**Required work**:
Copy out the mailing list reply below about returning booleans from bash facts in Puppet, reproducing every line without changes.

**Text shown**:
════════════════════

On Thu, Jul 11, 2019 at 1:30 PM Ben Ford <[email protected]> wrote:

> If you just return a string, then that's how it's interpreted even if it
> matches a keyword. To return a datatype, you'd need to return json.
>
> echo '{"gdm_installed": true}'
>
>
> and
>
> echo '{"gdm_installed": false}'
>
>
>
>
> On Thu, Jul 11, 2019 at 12:55 PM 'Prentice Bisbal' via Puppet Users <
> [email protected]> wrote:
>
>> I'm trying to use bash to create custom facts that are booleans,
>>
>
One clarification, "custom facts" are written in ruby (
https://puppet.com/docs/facter/latest/custom_facts.html), while facts
written in bash are examples of "external facts" (
https://puppet.com/docs/puppet/latest/external_facts.html).

Unfortunately, when I do, the values are interpreted as strings, and not
>> booleans. For example, here is my bash script, gdm.sh:
>>
>> #!/bin/bash
>>
>> PATH=/usr/bin:/bin:/usr/sbin:/sbin
>>
>> rpm --quiet -q gdm
>> retval=$?

════════════════════

**Records**:
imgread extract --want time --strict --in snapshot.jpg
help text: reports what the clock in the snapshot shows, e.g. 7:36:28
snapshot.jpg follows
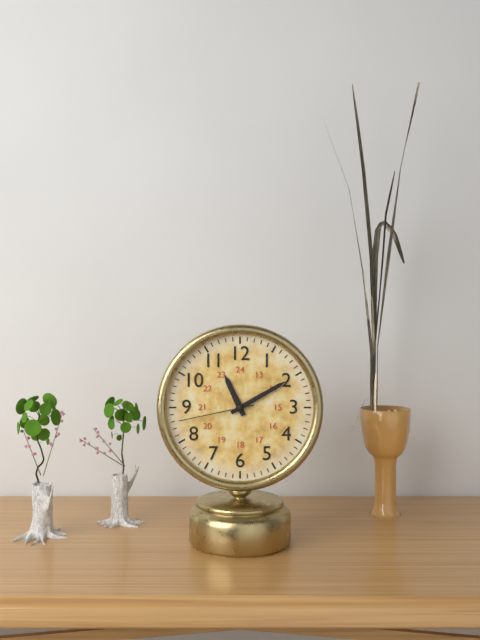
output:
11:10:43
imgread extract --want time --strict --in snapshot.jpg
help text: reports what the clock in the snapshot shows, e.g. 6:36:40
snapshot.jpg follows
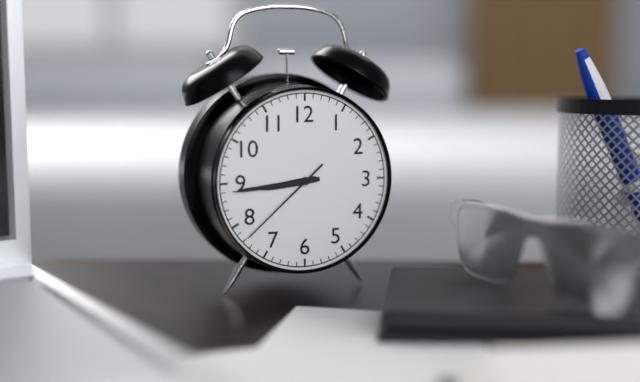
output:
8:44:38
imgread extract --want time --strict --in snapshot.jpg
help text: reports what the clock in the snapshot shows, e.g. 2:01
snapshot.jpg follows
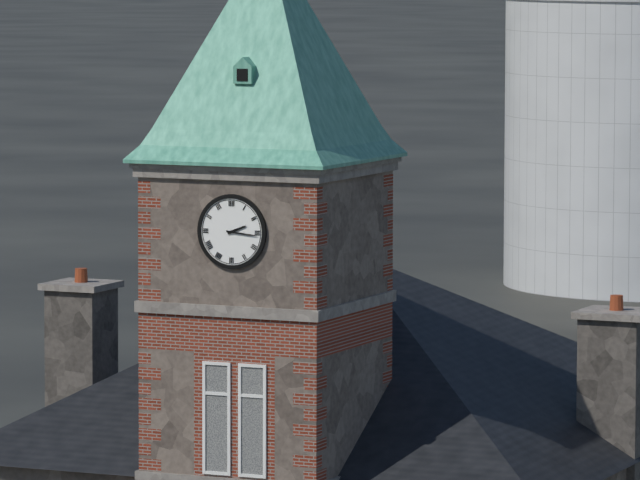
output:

════════════════════

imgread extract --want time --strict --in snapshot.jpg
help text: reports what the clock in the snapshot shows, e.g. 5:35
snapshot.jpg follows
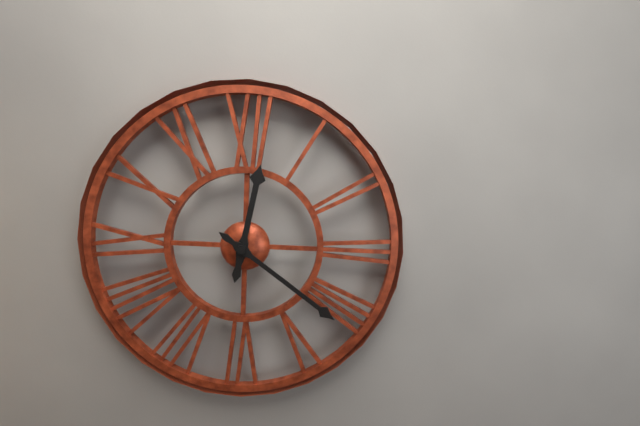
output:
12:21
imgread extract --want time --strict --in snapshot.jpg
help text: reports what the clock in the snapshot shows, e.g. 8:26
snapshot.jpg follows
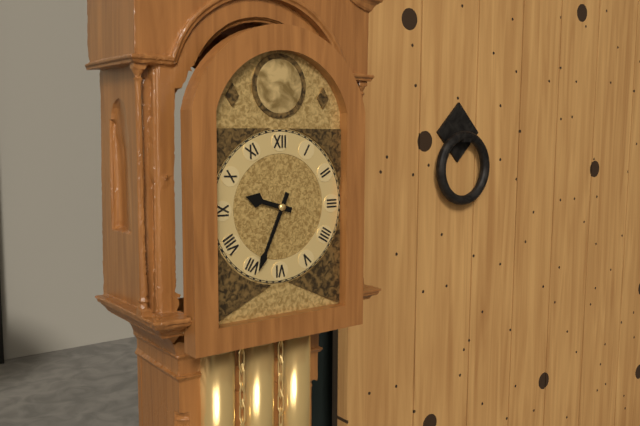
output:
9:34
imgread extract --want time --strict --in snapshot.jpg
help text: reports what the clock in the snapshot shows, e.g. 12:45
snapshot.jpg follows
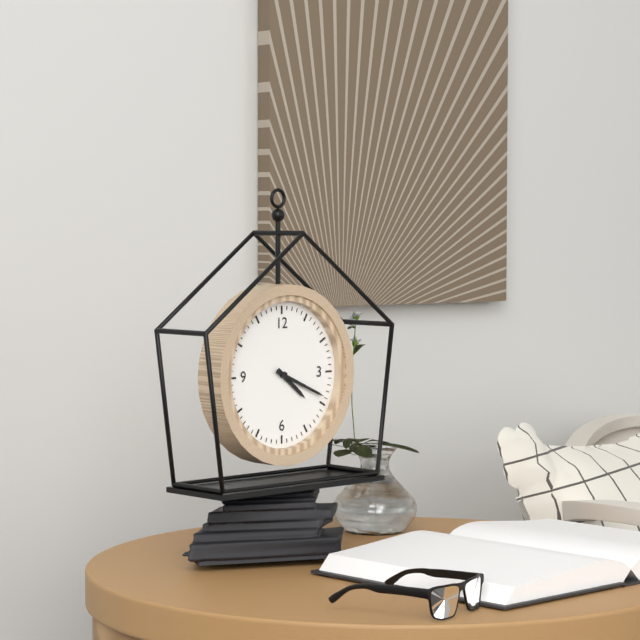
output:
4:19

════════════════════

**Output of the exercise**:
On Thu, Jul 11, 2019 at 1:30 PM Ben Ford <[email protected]> wrote:

> If you just return a string, then that's how it's interpreted even if it
> matches a keyword. To return a datatype, you'd need to return json.
>
> echo '{"gdm_installed": true}'
>
>
> and
>
> echo '{"gdm_installed": false}'
>
>
>
>
> On Thu, Jul 11, 2019 at 12:55 PM 'Prentice Bisbal' via Puppet Users <
> [email protected]> wrote:
>
>> I'm trying to use bash to create custom facts that are booleans,
>>
>
One clarification, "custom facts" are written in ruby (
https://puppet.com/docs/facter/latest/custom_facts.html), while facts
written in bash are examples of "external facts" (
https://puppet.com/docs/puppet/latest/external_facts.html).

Unfortunately, when I do, the values are interpreted as strings, and not
>> booleans. For example, here is my bash script, gdm.sh:
>>
>> #!/bin/bash
>>
>> PATH=/usr/bin:/bin:/usr/sbin:/sbin
>>
>> rpm --quiet -q gdm
>> retval=$?